Some progressive Obama supporters think the arrival of Clinton at the State Dept. will mean they’ll be frozen out. That would have implications for their advancement in subsequent Democratic administrations.
“Basically, you have all of these young, next-generation and mid-career people who took a chance on Obama” during the primaries, said one Democratic foreign-policy expert included in that cohort. “They were many times the ones who were courageous enough to stand up early against Iraq, which is why many of them supported Obama in the first place. And many of them would likely get shut out of the mid-career and assistant-secretary type jobs that you need, so that they can one day be the top people running a future Democratic administration.”
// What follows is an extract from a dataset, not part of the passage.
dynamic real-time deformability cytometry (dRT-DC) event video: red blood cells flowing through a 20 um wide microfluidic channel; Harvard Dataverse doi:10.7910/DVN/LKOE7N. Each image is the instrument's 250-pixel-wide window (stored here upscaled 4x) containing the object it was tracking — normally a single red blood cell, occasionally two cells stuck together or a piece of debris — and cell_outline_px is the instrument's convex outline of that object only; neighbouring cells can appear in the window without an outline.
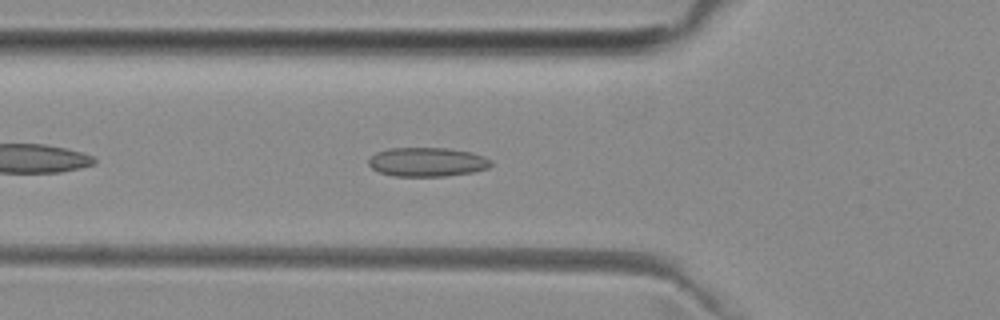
{"species": "common noctule bat (a hibernating species)", "species_latin": "Nyctalus noctula", "temperature_condition": "room temperature", "stored_images_in_passage": 40, "camera_frame_rate_fps": 3000, "um_per_image_px": 0.085, "animal": {"sex": "female", "body_mass_g": 29.2, "forearm_length_mm": 56.3}, "frame": {"image": 1, "passage_image": 6, "time_ms": 1.667, "image_size_px": [1000, 320], "cell_outline_px": [[492, 164], [488, 168], [472, 172], [444, 176], [392, 176], [380, 172], [372, 168], [368, 164], [368, 156], [376, 152], [388, 148], [448, 148], [472, 152], [484, 156], [492, 160]], "centroid_in_image_um": [36.29, 13.76], "position_along_channel_um": 89.5, "area_um2": 20.92}}
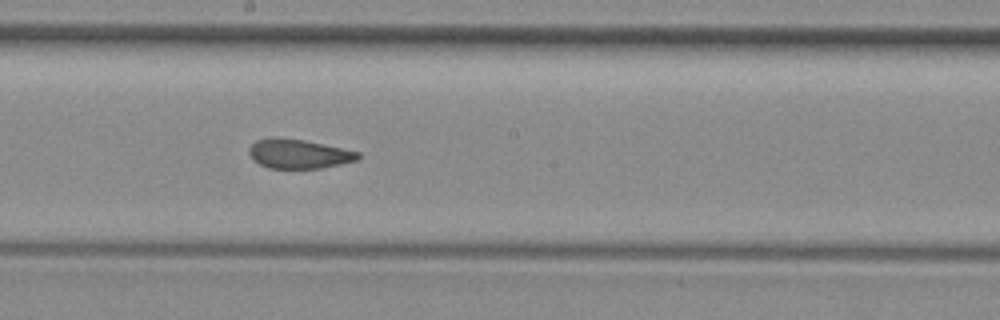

In the foreign-policy bureaucracy, these middle-tier jobs — assistant secretary and principal-deputy-assistant and deputy-assistant — are stepping stones to bigger, more important jobs, because they’re where much of the actual policy-making is hashed out. Those positions flesh out strategic decisions made by the president and cabinet secretaries; implement those policies; and use their expertise to both inform decisions and propose targeted or specific solutions to particular crises.
NYT:
By this past Thursday, when Mr. Obama reassured Mrs. Clinton that as secretary of state she would have direct access to him and could select her own staff, the wooing was complete.
This is not change I can believe in. Having Clinton at State is a fine idea (it would be ironic, don't you think, for her to end up sitting down with the Iranian Foreign Minister without preconditions), but this bit is frustrating. The foreign policy folks who backed Barack Obama in the primaries were putting their careers on the line, for which it appears they will get very little in return. Half the premise of the Obama campaign was that Hillary Clinton's instincts on foreign policy were part of the preen-your-hawk-feathers attitude that helped pave the road to Baghdad, and that Obama wasn't just running to end the war, but "end the mindset that got us into war". But now there's a good chance that Dick Holbrooke will end up as a major player, while Susan Rice ends up, at best, Deputy National Security Adviser or Ambassador to the United Nations. Samantha Power probably won't have a job at all.
Throughout all of these announcements I have been steeling myself by saying that Obama is hiring a team to execute his policy. But that's becoming less effective with every announcement.